- Job
Repeat word for word the stretch of the CM and Relativity thread from "## Heck148 (Oct" through "be quite different....".

- Excerpt
========

# CM and Relativity



## MarkW (Feb 16, 2015)

Some years ago I was traveling on a plane, and was listening to CM on one of those plastic tube earpiece thingies they used to have that plugged into the armrest. And I wondered if all the planes had an onboard tape system, or whether the various music channels were picked up from a relay of broadcast links (this was before satellites were used for these purposes), and that led me to wonder what the effect of the jet's velocity was . . .

And of course that led me to wonder what you'd hear in a spacecraft going at relativistic velocities listening to a ground-based CM station. Would the Doppler effect change the tempo of what you were listening to? The key? The interval relationships? Would the music be recognizable?

Any physicists out there?


----------



## Heck148 (Oct 27, 2016)

It's possible that there is a rekstistic effect, but the velocities of an airliner relative to "c" are a very tiny percentage..yes, the plane will contract a tiny amount in length, etc, but would these changes even be detectable??
Now, a spaceship traveling at 90% of c, that would be quite different....


----------



## MatthewWeflen (Jan 24, 2019)

I do believe plane audio/video systems are all on board. As such, they would be experiencing whatever time dilation you were, and as such, relative to you there would be no difference.

========

- Study material
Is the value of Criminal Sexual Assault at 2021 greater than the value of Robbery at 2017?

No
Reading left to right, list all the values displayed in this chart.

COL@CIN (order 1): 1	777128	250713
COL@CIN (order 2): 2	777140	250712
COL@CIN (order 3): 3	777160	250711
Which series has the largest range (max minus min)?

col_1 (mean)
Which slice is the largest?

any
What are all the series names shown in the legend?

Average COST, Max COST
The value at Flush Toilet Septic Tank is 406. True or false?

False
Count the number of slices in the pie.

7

========

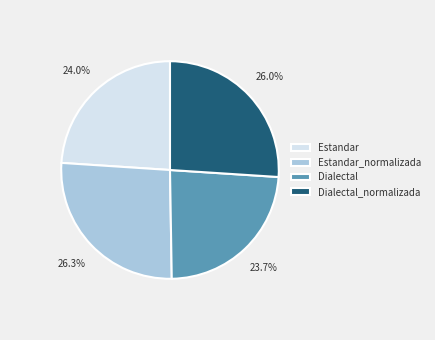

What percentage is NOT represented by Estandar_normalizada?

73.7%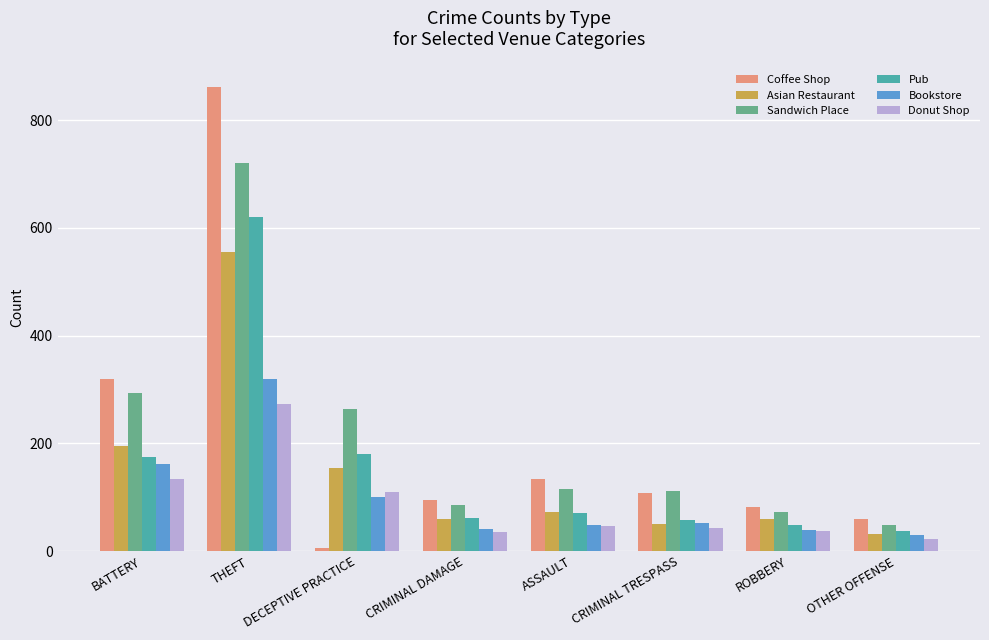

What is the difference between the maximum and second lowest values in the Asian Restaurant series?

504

========

- Answer for the task
## Heck148 (Oct 27, 2016)

It's possible that there is a rekstistic effect, but the velocities of an airliner relative to "c" are a very tiny percentage..yes, the plane will contract a tiny amount in length, etc, but would these changes even be detectable??
Now, a spaceship traveling at 90% of c, that would be quite different....